● **Task brief**: Reproduce every line of extracted text from all the entries below without any changes, and leave the images out of your answer.

[Page images with their extracted text]
◆ ◆ ◆

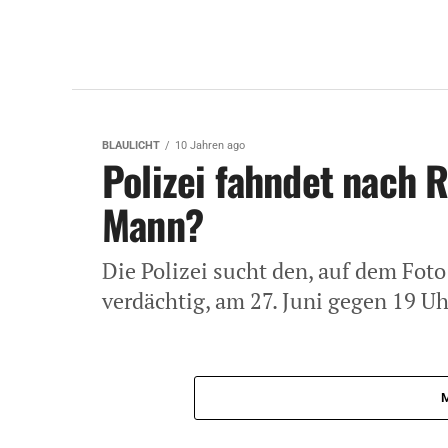
BLAULICHT
10 Jahren ago
Polizei fahndet nach 
Mann?
Die Polizei sucht den, auf dem Fot
verdächtig, am 27. Juni gegen 19 U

◆ ◆ ◆

● **Result**:
BLAULICHT
10 Jahren ago
Polizei fahndet nach 
Mann?
Die Polizei sucht den, auf dem Fot
verdächtig, am 27. Juni gegen 19 U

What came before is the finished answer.